How the Stroop Effect Arises from Optimal Response Times in Laterally Connected Self-Organizing Maps
Divya Prabhakaran, Uli Grasemann, Swathi Kiran, Risto Miikkulainen
TL;DR
This paper shows that the Stroop effect can arise naturally from the internal dynamics of cortically-inspired, self-organizing lexical and semantic representations. By extending the BiLex SOM with lateral connections, the model produces time-dependent competition between semantic and lexical pathways, with interference regulated by a context-dependent routing parameter $r_\mathrm{lex}$ and an entropy threshold $E_t<1$. The best routing ($r_\mathrm{lex}=0.45$, $r_\mathrm{sem}=0.05$) yields an overall accuracy of $84.2\%$, with a pronounced Stroop effect: congruent trials are fastest and most accurate, incongruent trials are slower and more error-prone, and no-input trials show intermediate performance; reaction-time patterns align with human data. The work highlights how attentional constraints and stimulus-driven processing contribute to cognitive control phenomena and provides a foundation for future extensions to aging, bilingualism, and adaptive routing in cognitive systems, including neural-inspired mechanisms akin to basal ganglia control. $E_t$ and $r_\mathrm{lex}$ are central to the balancing of speed and accuracy, illustrating how optimized performance can incur Stroop-like interference as a natural byproduct of efficient processing.
Abstract
The Stroop effect refers to cognitive interference in a color-naming task: When the color and the word do not match, the response is slower and more likely to be incorrect.
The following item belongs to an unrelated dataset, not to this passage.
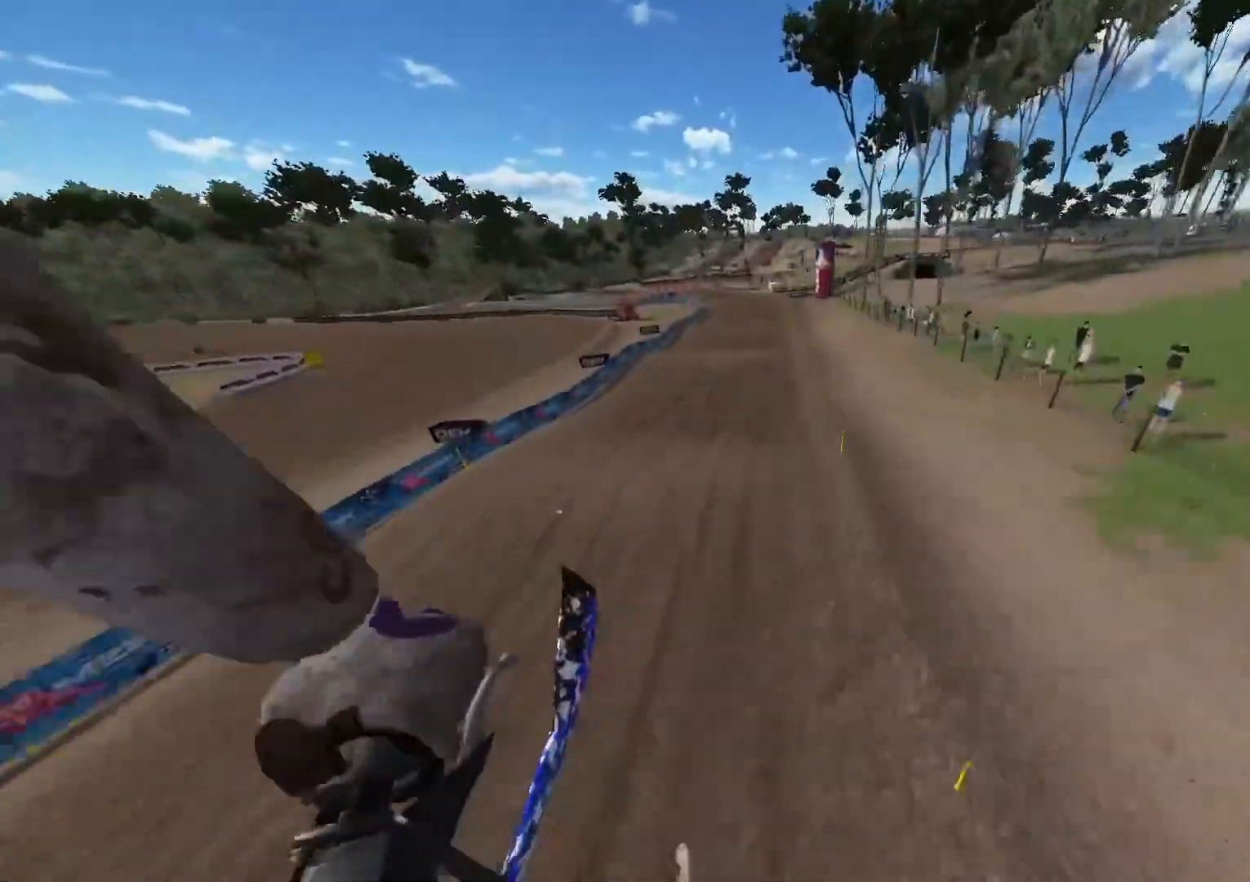
{"buttons": ["R2"], "left_stick": "center", "right_stick": "center", "events": []}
The Stroop task is used to assess cognitive flexibility, selective attention, and executive function. This paper implements the Stroop task with self-organizing maps (SOMs): Target color and the competing word are inputs for the semantic and lexical maps, associative connections bring color information to the lexical map, and lateral connections combine their effects over time. The model achieved an overall accuracy of 84.2%, with significantly fewer errors and faster responses in congruent compared to no-input and incongruent conditions. The model's effect is a side effect of optimizing response times, and can thus be seen as a cost associated with overall efficient performance. The model can further serve studying neurologically-inspired cognitive control and related phenomena.